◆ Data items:
◇ ◇ ◇ ◇ ◇ ◇ ◇

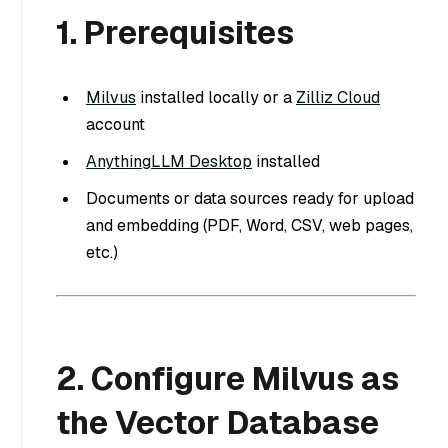
1. Prerequisites
Milvus
installed locally or a
Zilliz Cloud
account
AnythingLLM Desktop
installed
Documents or data sources ready for upload
and embedding (PDF, Word, CSV, web pages,
etc.)
2. Configure Milvus as
the Vector Database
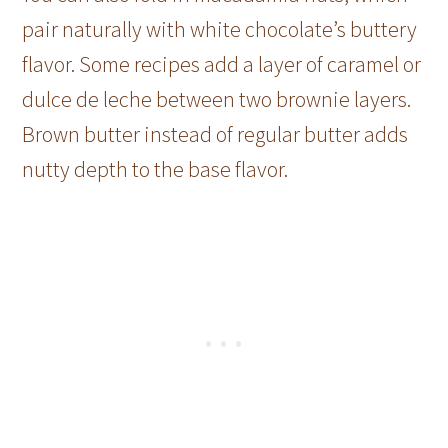
pair naturally with white chocolate’s buttery
flavor. Some recipes add a layer of caramel or
dulce de leche between two brownie layers.
Brown butter instead of regular butter adds
nutty depth to the base flavor.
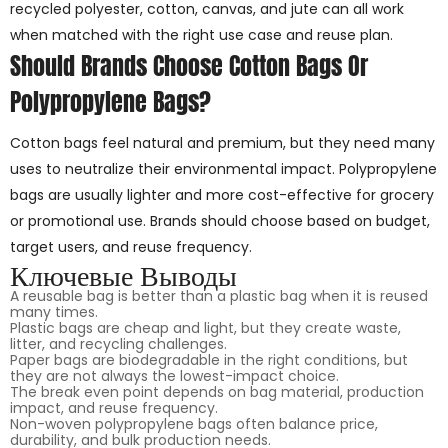
recycled polyester, cotton, canvas, and jute can all work
when matched with the right use case and reuse plan.
Should Brands Choose Cotton Bags Or
Polypropylene Bags?
Cotton bags feel natural and premium, but they need many
uses to neutralize their environmental impact. Polypropylene
bags are usually lighter and more cost-effective for grocery
or promotional use. Brands should choose based on budget,
target users, and reuse frequency.
Ключевые Выводы
A reusable bag is better than a plastic bag when it is reused
many times.
Plastic bags are cheap and light, but they create waste,
litter, and recycling challenges.
Paper bags are biodegradable in the right conditions, but
they are not always the lowest-impact choice.
The break even point depends on bag material, production
impact, and reuse frequency.
Non-woven polypropylene bags often balance price,
durability, and bulk production needs.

◇ ◇ ◇ ◇ ◇ ◇ ◇

◆ Problem to work on: Switch "reuse frequency" to "number of reuses" everywhere in the listing and write the text out again with nothing else changed. Leave the pictures out.

◆ Response area:
1. Prerequisites
Milvus
installed locally or a
Zilliz Cloud
account
AnythingLLM Desktop
installed
Documents or data sources ready for upload
and embedding (PDF, Word, CSV, web pages,
etc.)
2. Configure Milvus as
the Vector Database
pair naturally with white chocolate’s buttery
flavor. Some recipes add a layer of caramel or
dulce de leche between two brownie layers.
Brown butter instead of regular butter adds
nutty depth to the base flavor.
recycled polyester, cotton, canvas, and jute can all work
when matched with the right use case and reuse plan.
Should Brands Choose Cotton Bags Or
Polypropylene Bags?
Cotton bags feel natural and premium, but they need many
uses to neutralize their environmental impact. Polypropylene
bags are usually lighter and more cost-effective for grocery
or promotional use. Brands should choose based on budget,
target users, and number of reuses.
Ключевые Выводы
A reusable bag is better than a plastic bag when it is reused
many times.
Plastic bags are cheap and light, but they create waste,
litter, and recycling challenges.
Paper bags are biodegradable in the right conditions, but
they are not always the lowest-impact choice.
The break even point depends on bag material, production
impact, and number of reuses.
Non-woven polypropylene bags often balance price,
durability, and bulk production needs.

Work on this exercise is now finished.